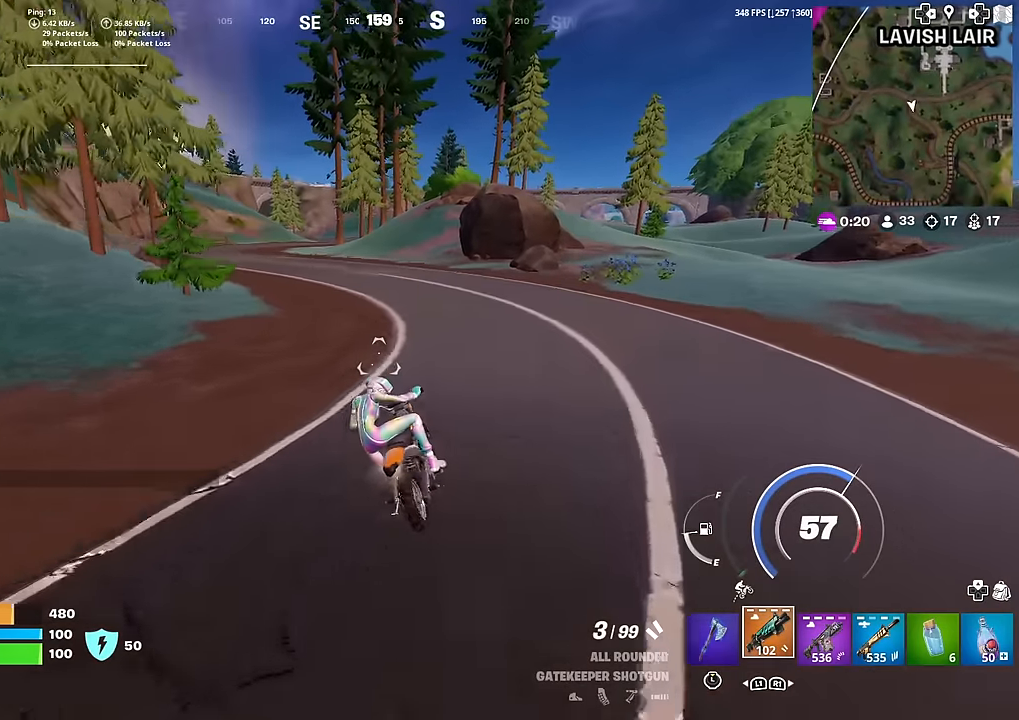
{"buttons": [], "left_stick": "up", "right_stick": "center", "events": []}
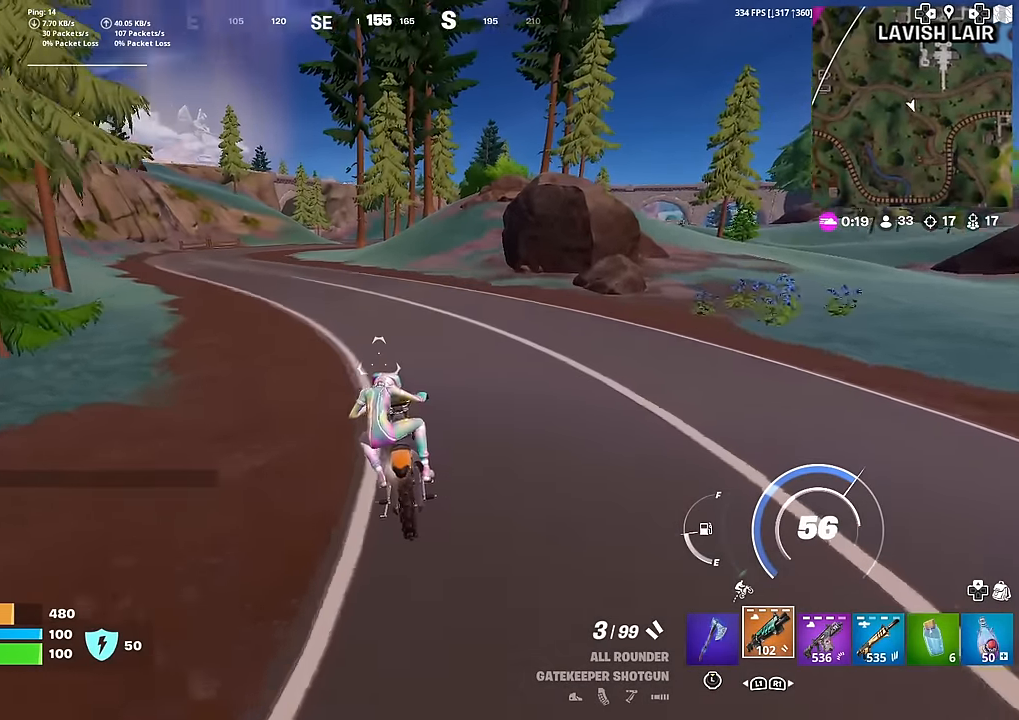
{"buttons": [], "left_stick": "up", "right_stick": "center", "events": []}
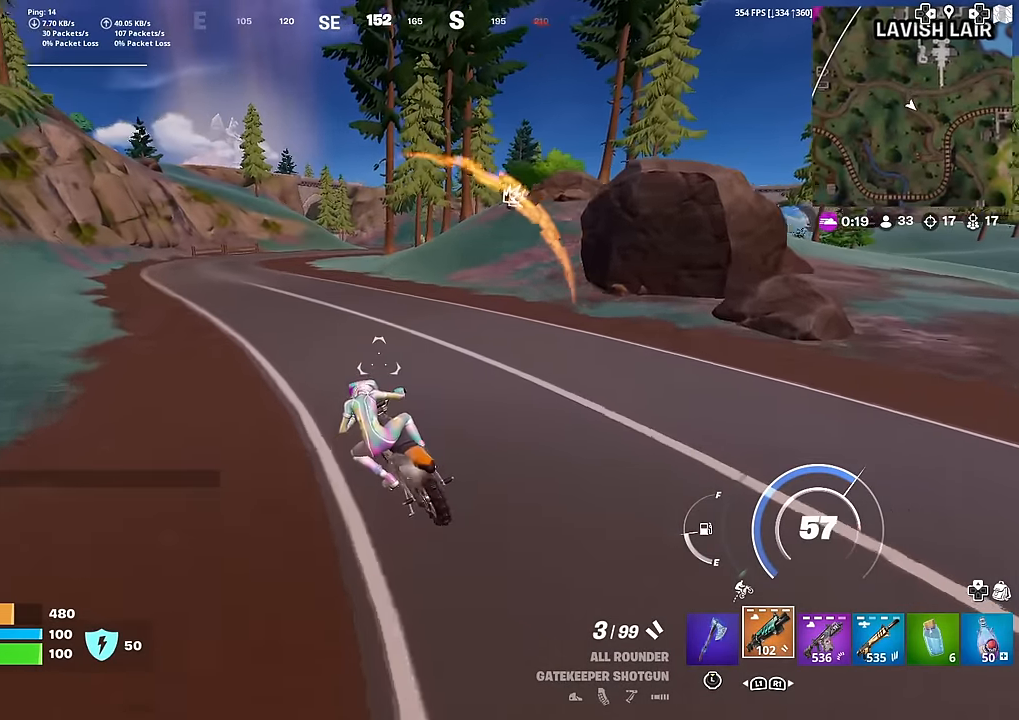
{"buttons": [], "left_stick": "up", "right_stick": "center", "events": []}
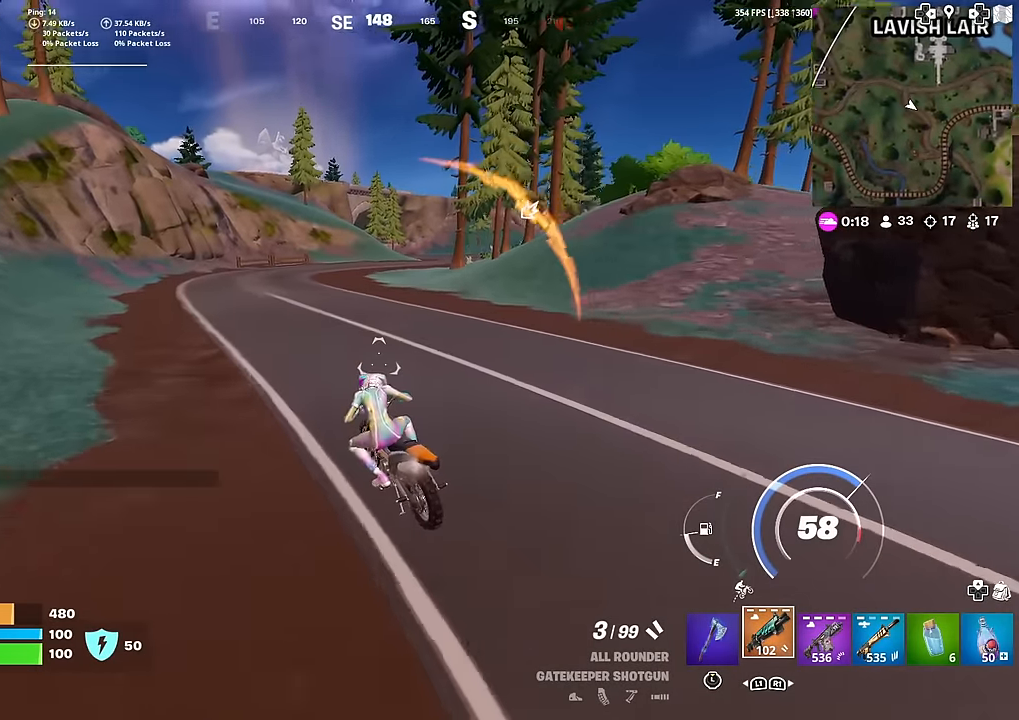
{"buttons": [], "left_stick": "up", "right_stick": "center", "events": []}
_ _ _ _ _ _ _
Exercise description = Copy out the listing word for word and skip its pictures.

Solution =
{"buttons": [], "left_stick": "up", "right_stick": "center", "events": []}
{"buttons": [], "left_stick": "up", "right_stick": "center", "events": []}
{"buttons": [], "left_stick": "up", "right_stick": "center", "events": []}
{"buttons": [], "left_stick": "up", "right_stick": "center", "events": []}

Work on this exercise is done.